[Data provided]

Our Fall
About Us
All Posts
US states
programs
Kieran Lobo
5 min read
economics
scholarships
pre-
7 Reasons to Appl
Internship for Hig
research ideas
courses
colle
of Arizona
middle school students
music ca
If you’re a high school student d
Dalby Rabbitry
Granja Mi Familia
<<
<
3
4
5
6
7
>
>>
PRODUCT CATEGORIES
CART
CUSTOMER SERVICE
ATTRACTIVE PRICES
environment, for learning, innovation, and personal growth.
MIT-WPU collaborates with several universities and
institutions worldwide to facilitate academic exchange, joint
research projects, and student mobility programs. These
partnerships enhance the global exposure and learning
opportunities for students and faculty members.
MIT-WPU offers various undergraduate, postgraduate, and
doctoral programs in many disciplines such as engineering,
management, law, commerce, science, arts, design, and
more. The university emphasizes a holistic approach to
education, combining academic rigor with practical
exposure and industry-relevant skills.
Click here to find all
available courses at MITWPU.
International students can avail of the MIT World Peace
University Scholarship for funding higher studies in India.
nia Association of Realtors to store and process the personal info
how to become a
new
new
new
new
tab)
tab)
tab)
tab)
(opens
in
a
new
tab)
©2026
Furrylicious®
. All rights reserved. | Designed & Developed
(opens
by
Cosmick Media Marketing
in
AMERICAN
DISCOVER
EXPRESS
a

[/Data provided]

→ What to do
Reproduce the listing above in full, swapping every occurrence of "MIT-WPU" for "MIT World Peace University" and leaving all other text unchanged.

→ Solution to this task
Our Fall
About Us
All Posts
US states
programs
Kieran Lobo
5 min read
economics
scholarships
pre-
7 Reasons to Appl
Internship for Hig
research ideas
courses
colle
of Arizona
middle school students
music ca
If you’re a high school student d
Dalby Rabbitry
Granja Mi Familia
<<
<
3
4
5
6
7
>
>>
PRODUCT CATEGORIES
CART
CUSTOMER SERVICE
ATTRACTIVE PRICES
environment, for learning, innovation, and personal growth.
MIT World Peace University collaborates with several universities and
institutions worldwide to facilitate academic exchange, joint
research projects, and student mobility programs. These
partnerships enhance the global exposure and learning
opportunities for students and faculty members.
MIT World Peace University offers various undergraduate, postgraduate, and
doctoral programs in many disciplines such as engineering,
management, law, commerce, science, arts, design, and
more. The university emphasizes a holistic approach to
education, combining academic rigor with practical
exposure and industry-relevant skills.
Click here to find all
available courses at MITWPU.
International students can avail of the MIT World Peace
University Scholarship for funding higher studies in India.
nia Association of Realtors to store and process the personal info
how to become a
new
new
new
new
tab)
tab)
tab)
tab)
(opens
in
a
new
tab)
©2026
Furrylicious®
. All rights reserved. | Designed & Developed
(opens
by
Cosmick Media Marketing
in
AMERICAN
DISCOVER
EXPRESS
a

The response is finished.